TEKS YANG DISEDIAKAN ->

*****

Halo. Selamat Hari Minggu.
Analisis kali ini lagi-lagi tentang
perempuan. Objek analisisnya adalah lirik lagu Agnes Monica yang berjudul
Teruskanlah. Lagu ini bisa dianggaplah ya sebuah anthem bagi sebagian perempuan
yang merasa kekasihnya terlalu asyik dengan dunianya sendiri. Salah satu
perempuan yang saya kenal suka dengan lagu ini sampai overplayed. Ngahaha…
Okey, analisis kali ini
menggunakan sudut pandang eksistensialisme milik nyonya Simone de Beauvoir. Dalam
bukunya The Second Sex, filsuf eksistensialisme
dan juga feminis asal Perancis itu membahas bagaimana perempuan selalu menjadi
objek, the Other, di dunia patriarkis ini.
Sebelum delving into the
analysis, mari kita tengok-tengoklah dulu penggalan lirik lagu Teruskanlah itu:
Pernahkah kau bicara
Tapi tak di dengar
Tak di anggap
Sama sekali
Pernahkan kau tak salah
Tapi disalahkan
Tak di beri
Kesempatan
Bagian lirik sebelah sini
mencerminkan bahwa perempuan itu tidak penting dan selalu menjadi sumber
gara-gara. Perempuan, pada bagian ini, digambarkan sebagai apa yang de Beauvoir
bilang the Other, “the inessential as opposed to the essential”, the Self,
laki-laki. Karena posisinya sebagai the inessential, yang tidak penting, itulah
perempuan ini tidak didengar dan tidak dianggap oleh kekasihnya.

*****

Entri kumpulan data ->
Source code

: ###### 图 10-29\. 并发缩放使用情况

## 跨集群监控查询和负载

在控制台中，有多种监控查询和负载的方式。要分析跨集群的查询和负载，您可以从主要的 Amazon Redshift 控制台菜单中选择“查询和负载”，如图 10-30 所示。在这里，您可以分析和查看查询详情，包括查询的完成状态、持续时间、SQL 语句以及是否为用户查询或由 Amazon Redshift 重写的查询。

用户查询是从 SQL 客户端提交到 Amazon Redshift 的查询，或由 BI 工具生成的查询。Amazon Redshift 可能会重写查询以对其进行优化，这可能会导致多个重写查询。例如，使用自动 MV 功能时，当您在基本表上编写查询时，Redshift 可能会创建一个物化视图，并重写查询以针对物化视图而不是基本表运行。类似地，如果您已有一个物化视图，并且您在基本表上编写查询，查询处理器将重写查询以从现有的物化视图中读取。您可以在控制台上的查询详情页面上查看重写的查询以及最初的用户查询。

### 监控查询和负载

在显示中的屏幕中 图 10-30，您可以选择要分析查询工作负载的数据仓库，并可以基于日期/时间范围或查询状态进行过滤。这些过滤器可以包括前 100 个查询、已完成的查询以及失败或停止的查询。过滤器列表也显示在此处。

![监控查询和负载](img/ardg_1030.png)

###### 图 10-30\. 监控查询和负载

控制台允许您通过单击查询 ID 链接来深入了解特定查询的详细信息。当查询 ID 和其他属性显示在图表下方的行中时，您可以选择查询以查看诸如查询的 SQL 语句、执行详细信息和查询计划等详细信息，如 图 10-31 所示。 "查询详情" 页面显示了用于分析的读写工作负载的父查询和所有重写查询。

*****

DAFTAR TUGAS ->
1. Kembalikan tanpa perubahan semua bagian teks tentang lagu Teruskanlah, mulai dari "Halo. Selamat Hari" hingga "dunia patriarkis ini.".
2. Menurut teks tentang lagu Teruskanlah, dalam buku apa Simone de Beauvoir membahas perempuan yang selalu menjadi objek, the Other?

HASIL TIAP TUGAS ->
1.
Halo. Selamat Hari Minggu.
Analisis kali ini lagi-lagi tentang
perempuan. Objek analisisnya adalah lirik lagu Agnes Monica yang berjudul
Teruskanlah. Lagu ini bisa dianggaplah ya sebuah anthem bagi sebagian perempuan
yang merasa kekasihnya terlalu asyik dengan dunianya sendiri. Salah satu
perempuan yang saya kenal suka dengan lagu ini sampai overplayed. Ngahaha…
Okey, analisis kali ini
menggunakan sudut pandang eksistensialisme milik nyonya Simone de Beauvoir. Dalam
bukunya The Second Sex, filsuf eksistensialisme
dan juga feminis asal Perancis itu membahas bagaimana perempuan selalu menjadi
objek, the Other, di dunia patriarkis ini.

2. Dalam bukunya yang berjudul The Second Sex.